L’Arc, l’Or et le Vide : quand Donald Trump se rêve empereur

Il y a chez Donald Trump une fascination tenace pour la pierre levée, la masse imposante et l’éclat doré, comme si la grandeur pouvait se décréter à coups de béton et de feuilles d’or. L’annonce d’un arc monumental au cœur de Washington ne relève pas d’un simple projet architectural, mais d’un geste symbolique qui en dit long sur une certaine conception du pouvoir. Lorsque l’histoire manque d’épaisseur, il reste la tentation de la hauteur ; lorsque la légitimité vacille, on convoque le décor.

L’homme semble se rêver en empereur, et l’on devine derrière cette arche la silhouette fantasmée d’un nouvel Auguste, maître d’un monde ordonné et pacifié. Pourtant, la comparaison ne tient guère, car les empereurs romains, qu’ils s’appellent Trajan ou Hadrien, inscrivaient leurs monuments dans une continuité politique, militaire et administrative qui leur donnait sens. Ici, l’arc précède l’histoire au lieu de la conclure : il s’impose comme un point de départ sans trajectoire, comme une proclamation sans fondement.

Le goût du doré, omniprésent dans les rendus dévoilés, ne relève pas d’un simple choix esthétique, mais d’une véritable signature. Il traduit une vision du monde où l’apparence tient lieu de substance, où l’éclat remplace la profondeur. Là où Rome cherchait à inscrire sa puissance dans le marbre et la durée, Trump semble vouloir l’inscrire dans le scintillement immédiat, dans l’effet visuel, dans la photographie. Le monument ne dialogue pas avec le temps long : il interpelle l’instant. Ce goût pour les dorures était d’ailleurs déjà perceptible dans le projet de nouvelle livrée de Air Force One et dans la décoration du Bureau ovale.

Ce projet s’inscrit également dans une tradition plus inquiétante, celle des architectures conçues pour impressionner plutôt que pour signifier. Au 20ème siècle, Benito Mussolini et Adolf Hitler avaient compris que la monumentalité pouvait servir de langage politique, qu’elle pouvait écraser l’individu sous le poids de la pierre et suggérer une puissance sans partage. Il ne s’agit pas de confondre les contextes ni d’effacer les différences, mais de constater que le même réflexe affleure : celui qui consiste à compenser l’incertitude du pouvoir par la démesure de sa représentation.

L’arc imaginé par Trump ne célèbre donc pas tant une victoire qu’il ne cherche à en produire l’illusion. Il ne vient pas conclure un récit, mais tenter de le fabriquer a posteriori. En cela, il ressemble moins à un arc de triomphe qu’à un accessoire de scène, un élément de décor destiné à donner corps à une narration qui peine à s’imposer par elle-même.

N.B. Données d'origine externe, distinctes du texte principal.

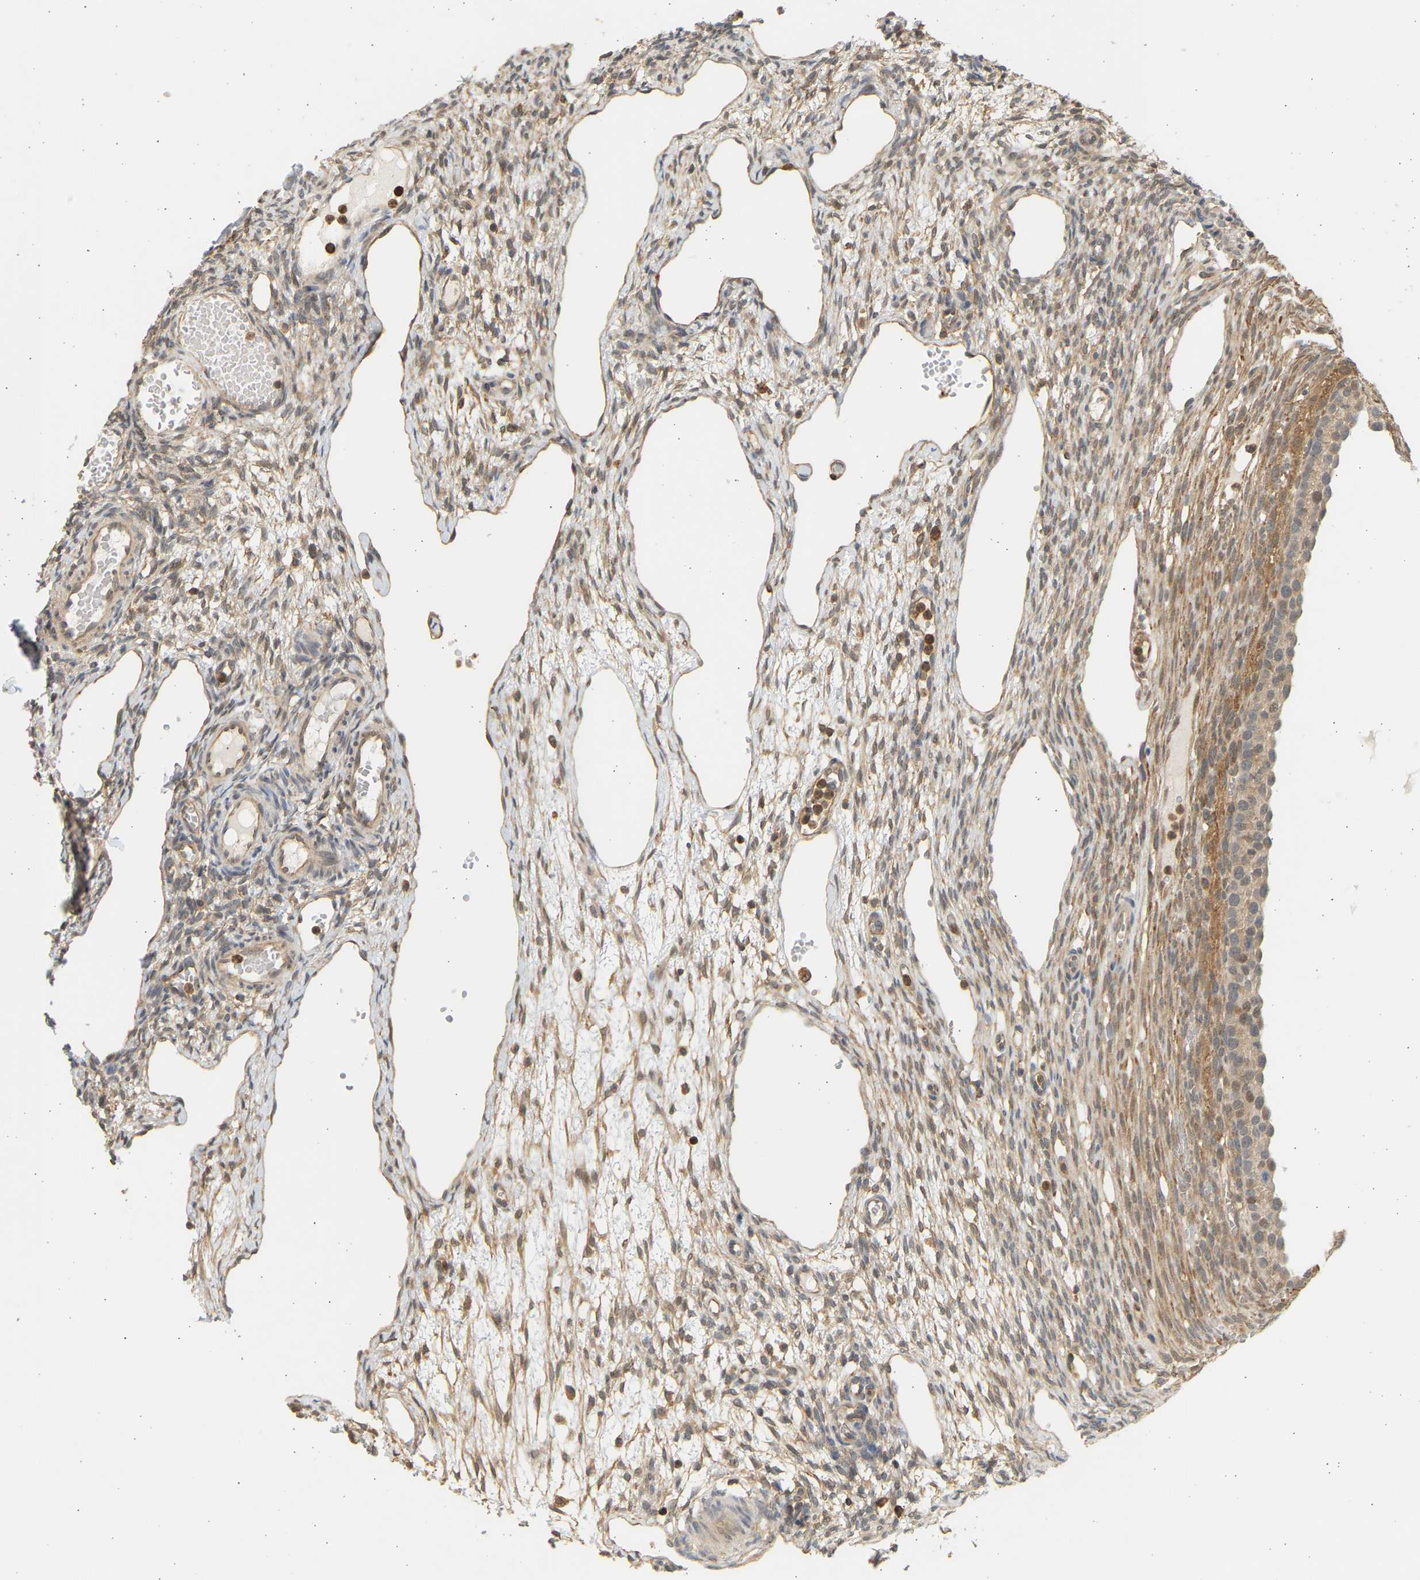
{"staining": {"intensity": "moderate", "quantity": "<25%", "location": "nuclear"}, "tissue": "ovary", "cell_type": "Follicle cells", "image_type": "normal", "snomed": [{"axis": "morphology", "description": "Normal tissue, NOS"}, {"axis": "topography", "description": "Ovary"}], "caption": "Protein staining displays moderate nuclear staining in approximately <25% of follicle cells in unremarkable ovary.", "gene": "B4GALT6", "patient": {"sex": "female", "age": 33}}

Le monument devient alors un argument, presque un substitut, comme si la pierre pouvait parler à la place des faits.

Il reste que l’histoire se montre rarement dupe de ces entreprises. Elle ne se laisse pas convaincre par la taille des édifices ni par l’éclat des matériaux, car elle juge à l’aune des actes, des institutions et de la durée. Les empires romains avaient leurs arcs parce qu’ils avaient conquis, organisé et gouverné. Les régimes modernes qui ont tenté d’imiter cette esthétique sans en posséder la substance ont laissé derrière eux des ruines chargées d’un sens bien différent de celui qu’ils espéraient.

Que l’on songe à la chute spectaculaire de la statue de Saddam Hussein à Bagdad en 2003, devenue l’image emblématique de la fin de son régime. Mais il ne fut pas le seul : en Libye, les effigies de Mouammar Kadhafi furent abattues après la chute de Tripoli en 2011 ; en Syrie, plusieurs statues de Hafez al-Assad – et parfois de son fils Bachar el-Assad – ont été renversées dans les zones passées sous contrôle rebelle dès les débuts de la guerre civile. Chaque fois, le geste est le même : faire tomber l’image pour signifier la fin de la domination.

Dans ce contexte, l’arc de Trump apparaît moins comme un symbole de puissance que comme un aveu involontaire. Il dit le besoin de se hisser artificiellement à une hauteur que l’histoire ne lui accorde pas. Il révèle une confusion persistante entre la grandeur et sa mise en scène, entre l’autorité et son décor. Et il rappelle, au fond, que l’on ne devient pas empereur en construisant un arc, pas plus qu’on n’entre dans l’histoire en la surjouant, à coups d’effets de manche et de menton.